Check out https://www.instructables.com/id/Transcribing-English-to-Rune-Elder-Runor/ for help with doing your own runes
Final Finnish (no Pun)

Give It Away

Finally remember this, it's just a rock, even if you bought it you probably didn't pay that much for it unless it's alabaster or something. If it breaks while your working it, that's just the way it goes, as you get better you'll learn how to spot problems and fix them or avoid them.
Someone a long time ago told me that when the artist finds his or her medium they know it and they can not be shaken from it. I've worked in iron and steel as a smith and an armorer.

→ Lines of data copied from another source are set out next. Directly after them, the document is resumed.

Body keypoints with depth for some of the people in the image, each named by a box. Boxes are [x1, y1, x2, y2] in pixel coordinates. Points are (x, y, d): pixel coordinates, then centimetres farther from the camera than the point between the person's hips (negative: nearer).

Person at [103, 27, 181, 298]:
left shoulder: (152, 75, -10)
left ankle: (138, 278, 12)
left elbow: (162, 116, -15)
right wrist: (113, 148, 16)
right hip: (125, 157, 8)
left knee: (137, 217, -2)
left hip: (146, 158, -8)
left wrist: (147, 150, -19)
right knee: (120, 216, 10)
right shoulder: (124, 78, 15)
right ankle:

If asked at the time I would have told you that iron or steel was my medium but one day on an impulse and inspiration I stopped in a dry river bed and procured two stones. I didn't have the right tools for the job but I plugged away and was pleased with the result, both stones reside outside my front door. One is a short poem to my wife and the other depicts both of our heraldry and names.

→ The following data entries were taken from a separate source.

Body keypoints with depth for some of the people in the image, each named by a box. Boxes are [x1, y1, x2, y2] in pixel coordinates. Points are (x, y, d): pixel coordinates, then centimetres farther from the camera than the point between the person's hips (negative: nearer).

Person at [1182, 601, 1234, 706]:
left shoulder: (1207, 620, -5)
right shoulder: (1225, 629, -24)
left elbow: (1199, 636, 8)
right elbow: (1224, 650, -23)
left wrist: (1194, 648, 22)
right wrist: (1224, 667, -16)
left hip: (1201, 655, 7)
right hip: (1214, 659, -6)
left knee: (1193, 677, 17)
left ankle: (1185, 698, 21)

The appeal of stone as a media is many layered. I suppose the greatest appeal to me is its permanent nature. We have phrases like "It's written in stone" and "As immovable as stone". They infer permanence and touch on the eternal. Stone also offers numerous options from two dimensional to three dimensional. My predominant interest is in what is referred to as runestones. For eight hundred years the Scandinavians erected monuments on stone which where two dimensional, they usually but not always incorporated runes and or drawings incised in stone
Every stone has its own personality and soul. What we see on the outside is often very different from what is on the inside. Things that we think of as flaws are simply differences within the whole. One ignores that soul and differences at their own peril. Just as with people, you never really understand someone until you can feel what they feel and appreciate those feelings and give them their own value rather then simply seeing them as something counter to your own desires. Stone is like that, if you carve before you understand, your work is most likely doomed. Hidden differences can surface and then the stone chips, splinters, splits or breaks. To carve you must understand, you must converse, you must touch and you must listen. You cannot force a stone to your will. You must feel the stone and value it and only after that may you teach the stone to feel you and value what you have to say or show. If you can do that then as an artisan you will touch on what stone and only stone as a medium can give you, immortality.

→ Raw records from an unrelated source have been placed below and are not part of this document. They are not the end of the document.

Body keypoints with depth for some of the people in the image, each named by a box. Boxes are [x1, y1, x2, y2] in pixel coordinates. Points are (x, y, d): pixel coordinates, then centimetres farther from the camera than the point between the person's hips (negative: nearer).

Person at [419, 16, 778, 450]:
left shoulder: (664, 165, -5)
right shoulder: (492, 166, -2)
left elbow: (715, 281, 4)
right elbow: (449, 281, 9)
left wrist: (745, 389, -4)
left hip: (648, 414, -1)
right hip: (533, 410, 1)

The significance of the stone is often missed by those who focus on the art of the stone, while that art can be extraordinary and the endeavor of carving granite is often appreciated as one of great labor it pales beside the stones end effect. That effect is simply the immortal nature of stone. It is a permanence that lives on long after its creator has returned to dust. It touches on the fears that we all have of being forgotten, of not leaving a legacy. How many of us remember the achievements of our great grand parents? How many of us can touch something that an ancestor of ours accomplished a thousand years ago? We touch on the spirit of the stones in our modern culture with grave stones. We are not permitted to see beyond the veil of this life, to know if we shall be sustained by our spirit or a greater power. But we are driven to know some part of us lingers and is of significance. That significance is simply “I am”, and in the face of a huge world where individual significance is lost, it gives comfort to the soul in knowing that we have done something that will last forever. Our oldest ancestors spat ochre or charcoal across their hands and left imprints on stone for us to see, They raised dolmen in England and stacked stones into pyramids in China, Egypt, Ethiopia, and the new world , and they carved rune stones in Scandinavia. They all cry out the same thing, “I am, and I have made something larger and more long lasting then myself”, I lived, I loved, I fought and I died, but I was, and by tying myself to this immortal substance my memory will live forever.